How to Evaluate a Travel Nurse Contract: 7 Numbers That Actually Matter

Most travel nurse contracts look great on paper. Here are the seven numbers — beyond the headline weekly rate — that determine whether a contract is actually worth taking.

Every travel nurse has had this experience: a recruiter pitches a contract at $3,200 per week, you sign, you move, and three weeks in you realize the take-home is $700 less than you expected. The fix is not negotiating harder. The fix is reading the same seven numbers on every contract before you ever say yes.

1. Blended hourly rate

Posted weekly rates assume a 36 or 48 hour week. Divide the total weekly compensation by the guaranteed hours and compare apples to apples across contracts. A $2,800/week 36-hour contract pays more per hour than a $3,100/week 48-hour contract.

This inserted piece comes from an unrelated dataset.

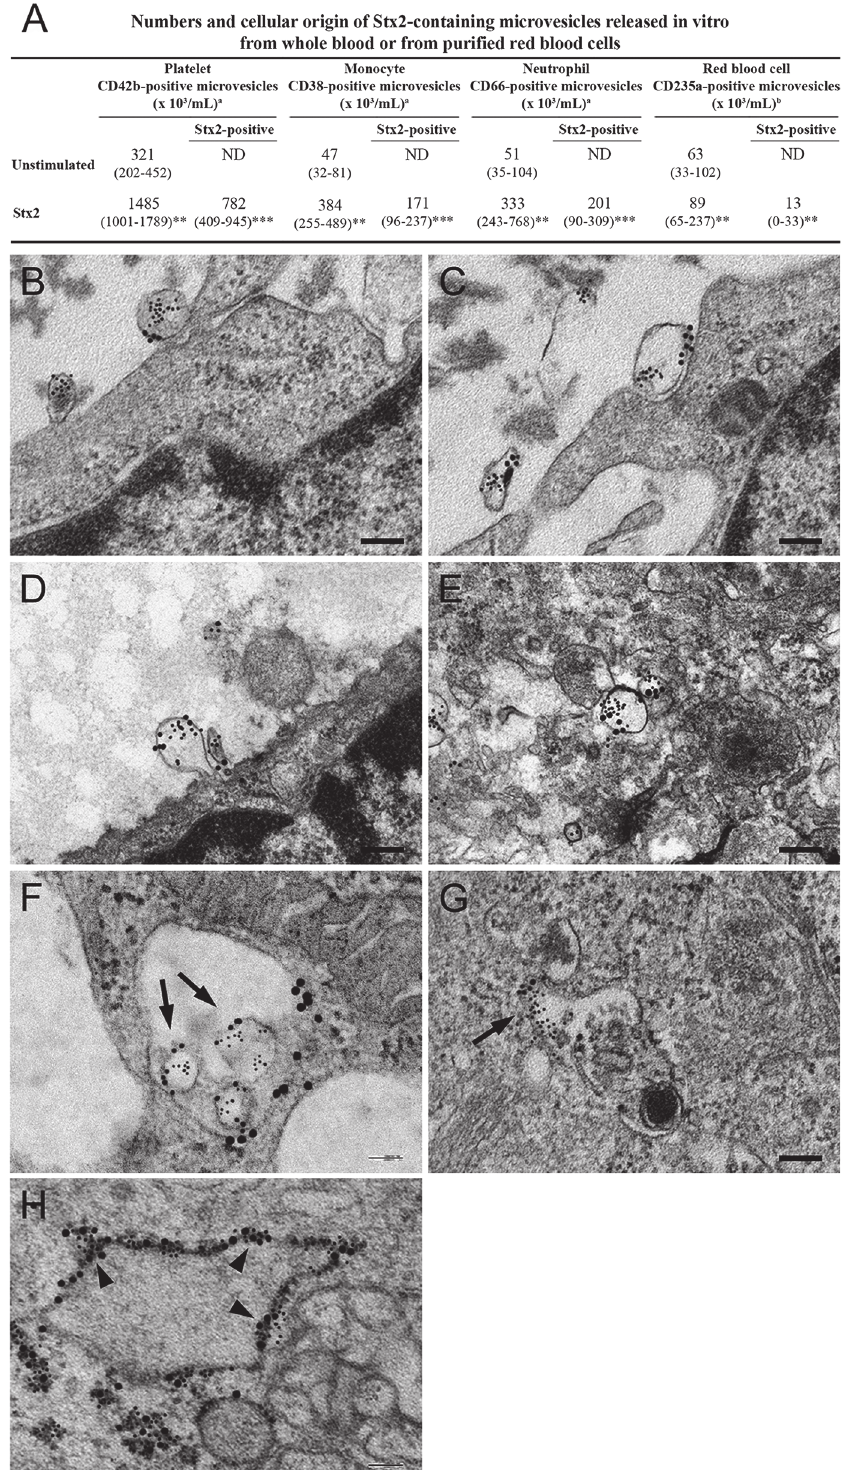
Fig 4. Blood cell-derived microvesicles transfer Stx2 to glomerular endothelial cells in vitro. ( A ) Data are expressed as median and (range) of microvesicles positive for each membrane specific marker/mL of plasma. a , Microvesicles released from whole blood (n = 6). b , Microvesicles released from purified RBCs (n = 10). *** Denotes P value < 0.001, ** P < 0.01 and * P < 0.05 when comparing microvesicle generation in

2. Taxable vs non-taxable split

Stipends (housing, M&IE, travel) are non-taxable but only if you maintain a legitimate tax home. The IRS treats aggressive stipend ratios as a red flag. If your taxable hourly rate is below the staff rate at that facility, you are at audit risk. Aim for a taxable base that mirrors local staff pay.

3. Guaranteed hours

A 48-hour guarantee at $60/hr is a different contract than a 36-hour guarantee with optional overtime at $90/hr. Read whether the facility can call you off, whether call-offs count against your guarantee, and what the cancellation penalty looks like for the agency, not you.

4. Local housing comp

Pull live Furnished Finder and Airbnb listings within 20 minutes of the actual hospital before you accept. If the housing stipend is $1,400/week but nothing under $2,200/week exists, that is a $3,200/month gap over a 13-week contract. NurseScout pulls this data live so you do not have to.

5. Travel reimbursement

Many agencies pay $500-$1,000 one-time for travel. If you are driving 1,800 miles, that does not cover gas, hotels, and the day you cannot work. Treat travel reimbursement as a separate line item, not a perk.

6. Cancellation clause

What happens if the facility cancels in week 4? Some contracts pay out the remainder. Most do not. The cancellation clause is the single most expensive thing you will not read until it matters. Read it first.

7. Insurance gap

Day-1 health insurance is rare. Most contracts have a 30 or 60 day waiting period. If you are between assignments, COBRA from your last agency runs you $700-$1,200/month. Build that into your decision.

The 30-second version

Blended hourly rate. Taxable/non-taxable ratio. Guaranteed hours and call-off policy. Real housing comp near the hospital. Travel reimbursement. Cancellation clause. Insurance gap. If any one of those is missing from the offer sheet, the recruiter is hoping you do not ask.